Stored dataset items:
■ ■ ■

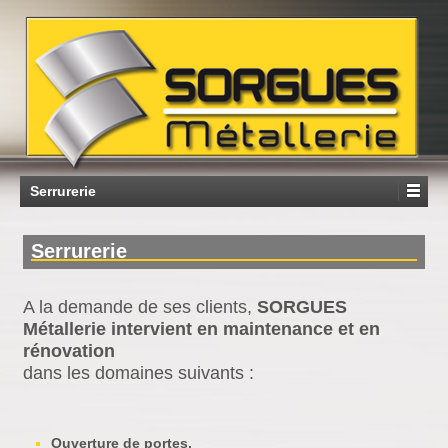
Serrurerie
Serrurerie
A la demande de ses clients,
SORGUES
Métallerie intervient en maintenance et en
rénovation
dans les domaines suivants :
Ouverture de portes.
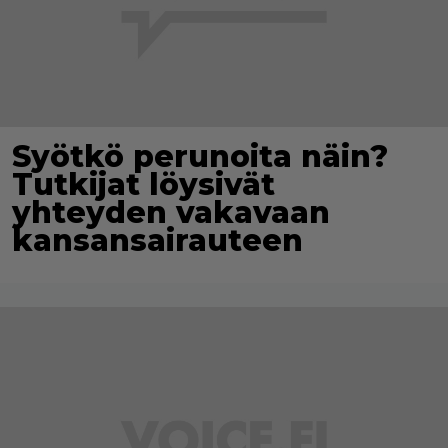
Syötkö perunoita näin?
Tutkijat löysivät
yhteyden vakavaan
kansansairauteen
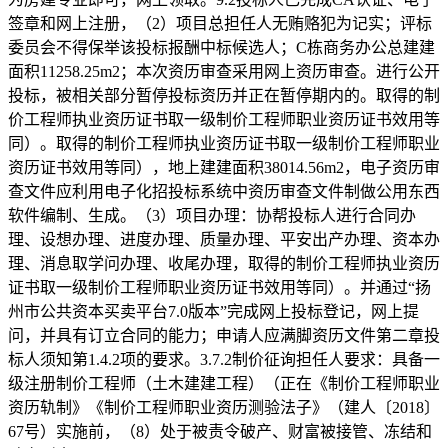
签章和网上注册，（2）项目总担任人无贿赂犯为记实；评标
委员会不得保举该投标报酬中标候选人；C栋商务办公总建建
面积11258.25m2；本次资历审查采用网上资历审查。进行公开
投标，被相关部分暂停投标资历并正在暂停期内的。取得的制
价工程师执业资历证书取一级制价工程师职业资历证书效用等
同）。取得的制价工程师执业资历证书取一级制价工程师职业
资历证书效用等同），地上建建面积38014.56m2，电子资历审
查文件应利用电子化招投标系统中资历审查文件制做公用东西
软件编制、生成。（3）项目办理：协帮投标人进行合同办
理、设想办理、进度办理、质量办理、平安出产办理、资本办
理、消息取学问办理、收尾办理，取得的制价工程师执业资历
证书取一级制价工程师职业资历证书效用等同）。并通过“扬
州市公共资本买卖平台7.0版本”完成网上投标登记，网上提
问，并具有订立合同的能力；申请人应满脚资历文件第二章投
标人须知第1.4.2项的要求。3.7.2制价征询担任人要求：具备一
级注册制价工程师（土木建建工程）（正在《制价工程师职业
资历轨制》《制价工程师职业资历测验法子》（建人〔2018〕
67号）实施前，（8）处于被责令破产、财富被接管、冻结和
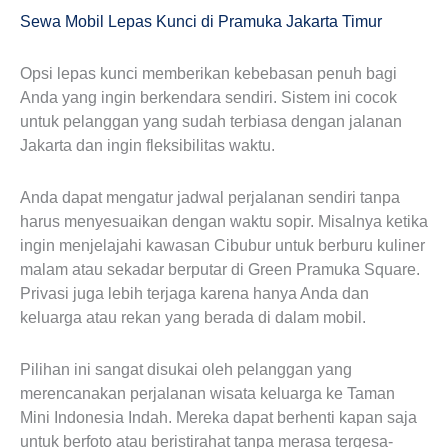
Sewa Mobil Lepas Kunci di Pramuka Jakarta Timur
Opsi lepas kunci memberikan kebebasan penuh bagi
Anda yang ingin berkendara sendiri. Sistem ini cocok
untuk pelanggan yang sudah terbiasa dengan jalanan
Jakarta dan ingin fleksibilitas waktu.
Anda dapat mengatur jadwal perjalanan sendiri tanpa
harus menyesuaikan dengan waktu sopir. Misalnya ketika
ingin menjelajahi kawasan Cibubur untuk berburu kuliner
malam atau sekadar berputar di Green Pramuka Square.
Privasi juga lebih terjaga karena hanya Anda dan
keluarga atau rekan yang berada di dalam mobil.
Pilihan ini sangat disukai oleh pelanggan yang
merencanakan perjalanan wisata keluarga ke Taman
Mini Indonesia Indah. Mereka dapat berhenti kapan saja
untuk berfoto atau beristirahat tanpa merasa tergesa-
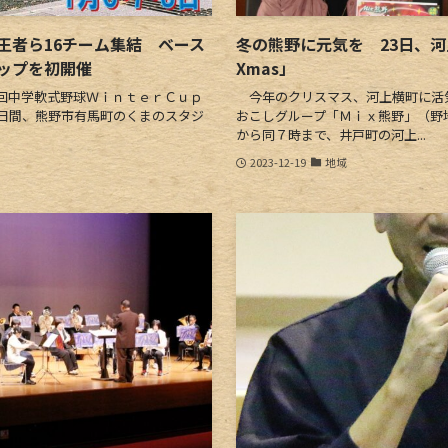
王者ら16チーム集結 ベース
冬の熊野に元気を 23日、
ップを初開催
Xmas」
回中学軟式野球ＷｉｎｔｅｒＣｕｐ
今年のクリスマス、河上横町に活
日間、熊野市有馬町のくまのスタジ
おこしグループ「Ｍｉｘ熊野」（野
から同７時まで、井戸町の河上...
2023-12-19
地域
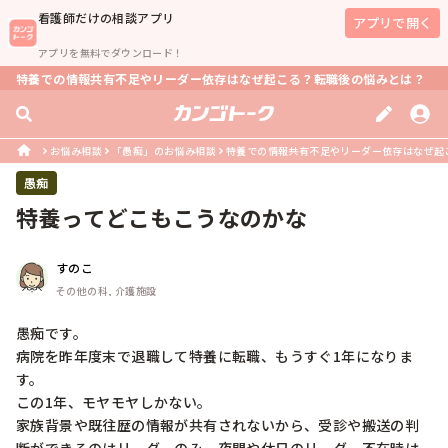
看護師
だけの相談アプリ
アプリで開く
アプリを無料でダウンロード！
特養での情報共有不足やリーダー依存はなぜ起こる？転職後の悩みとは？
お悩み相談
「愚痴」のお悩み相談
特養での情報共有不足やリーダー依存はなぜ起
愚痴
特養ってどこもこうなのかな
すのこ
その他の科, 介護施設
愚痴です。

病院を昨年度末で退職して特養に転職、もうすぐ1年になりま
す。

この1年、モヤモヤしかない。

家族背景や既往歴の情報が共有されないから、受診や搬送の判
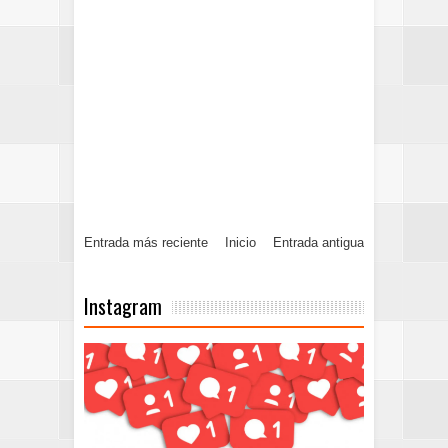
Entrada más reciente
Inicio
Entrada antigua
Instagram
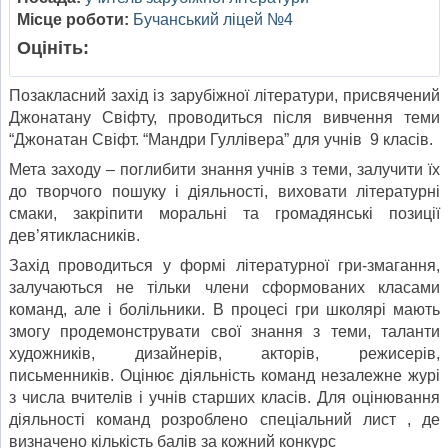
Місце роботи:
Бучанський ліцей №4
Оцініть:
Позакласний захід із зарубіжної літератури, присвячений
Джонатану Свіфту, проводиться після вивчення теми
“Джонатан Свіфт. “Мандри Гуллівера” для учнів 9 класів.
Мета заходу – поглибити знання учнів з теми, залучити їх
до творчого пошуку і діяльності, виховати літературні
смаки, закріпити моральні та громадянські позиції
дев’ятикласників.
Захід проводиться у формі літературної гри-змагання,
залучаються не тільки члени сформованих класами
команд, але і болільники. В процесі гри школярі мають
змогу продемонструвати свої знання з теми, таланти
художників, дизайнерів, акторів, режисерів,
письменників. Оцінює діяльність команд незалежне журі
з числа вчителів і учнів старших класів. Для оцінювання
діяльності команд розроблено спеціальний лист , де
визначено кількість балів за кожний конкурс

■ ■ ■

Print out the entries once more, unchanged. No pictures.

**ANSWER TO THIS EXERCISE**
Serrurerie
Serrurerie
A la demande de ses clients,
SORGUES
Métallerie intervient en maintenance et en
rénovation
dans les domaines suivants :
Ouverture de portes.
Syötkö perunoita näin?
Tutkijat löysivät
yhteyden vakavaan
kansansairauteen
签章和网上注册，（2）项目总担任人无贿赂犯为记实；评标
委员会不得保举该投标报酬中标候选人；C栋商务办公总建建
面积11258.25m2；本次资历审查采用网上资历审查。进行公开
投标，被相关部分暂停投标资历并正在暂停期内的。取得的制
价工程师执业资历证书取一级制价工程师职业资历证书效用等
同）。取得的制价工程师执业资历证书取一级制价工程师职业
资历证书效用等同），地上建建面积38014.56m2，电子资历审
查文件应利用电子化招投标系统中资历审查文件制做公用东西
软件编制、生成。（3）项目办理：协帮投标人进行合同办
理、设想办理、进度办理、质量办理、平安出产办理、资本办
理、消息取学问办理、收尾办理，取得的制价工程师执业资历
证书取一级制价工程师职业资历证书效用等同）。并通过“扬
州市公共资本买卖平台7.0版本”完成网上投标登记，网上提
问，并具有订立合同的能力；申请人应满脚资历文件第二章投
标人须知第1.4.2项的要求。3.7.2制价征询担任人要求：具备一
级注册制价工程师（土木建建工程）（正在《制价工程师职业
资历轨制》《制价工程师职业资历测验法子》（建人〔2018〕
67号）实施前，（8）处于被责令破产、财富被接管、冻结和
Sewa Mobil Lepas Kunci di Pramuka Jakarta Timur
Opsi lepas kunci memberikan kebebasan penuh bagi
Anda yang ingin berkendara sendiri. Sistem ini cocok
untuk pelanggan yang sudah terbiasa dengan jalanan
Jakarta dan ingin fleksibilitas waktu.
Anda dapat mengatur jadwal perjalanan sendiri tanpa
harus menyesuaikan dengan waktu sopir. Misalnya ketika
ingin menjelajahi kawasan Cibubur untuk berburu kuliner
malam atau sekadar berputar di Green Pramuka Square.
Privasi juga lebih terjaga karena hanya Anda dan
keluarga atau rekan yang berada di dalam mobil.
Pilihan ini sangat disukai oleh pelanggan yang
merencanakan perjalanan wisata keluarga ke Taman
Mini Indonesia Indah. Mereka dapat berhenti kapan saja
untuk berfoto atau beristirahat tanpa merasa tergesa-
王者ら16チーム集結 ベース
冬の熊野に元気を 23日、
ップを初開催
Xmas」
回中学軟式野球ＷｉｎｔｅｒＣｕｐ
今年のクリスマス、河上横町に活
日間、熊野市有馬町のくまのスタジ
おこしグループ「Ｍｉｘ熊野」（野
から同７時まで、井戸町の河上...
2023-12-19
地域
看護師
だけの相談アプリ
アプリで開く
アプリを無料でダウンロード！
特養での情報共有不足やリーダー依存はなぜ起こる？転職後の悩みとは？
お悩み相談
「愚痴」のお悩み相談
特養での情報共有不足やリーダー依存はなぜ起
愚痴
特養ってどこもこうなのかな
すのこ
その他の科, 介護施設
愚痴です。

病院を昨年度末で退職して特養に転職、もうすぐ1年になりま
す。

この1年、モヤモヤしかない。

家族背景や既往歴の情報が共有されないから、受診や搬送の判
Entrada más reciente
Inicio
Entrada antigua
Instagram
Місце роботи:
Бучанський ліцей №4
Оцініть:
Позакласний захід із зарубіжної літератури, присвячений
Джонатану Свіфту, проводиться після вивчення теми
“Джонатан Свіфт. “Мандри Гуллівера” для учнів 9 класів.
Мета заходу – поглибити знання учнів з теми, залучити їх
до творчого пошуку і діяльності, виховати літературні
смаки, закріпити моральні та громадянські позиції
дев’ятикласників.
Захід проводиться у формі літературної гри-змагання,
залучаються не тільки члени сформованих класами
команд, але і болільники. В процесі гри школярі мають
змогу продемонструвати свої знання з теми, таланти
художників, дизайнерів, акторів, режисерів,
письменників. Оцінює діяльність команд незалежне журі
з числа вчителів і учнів старших класів. Для оцінювання
діяльності команд розроблено спеціальний лист , де
визначено кількість балів за кожний конкурс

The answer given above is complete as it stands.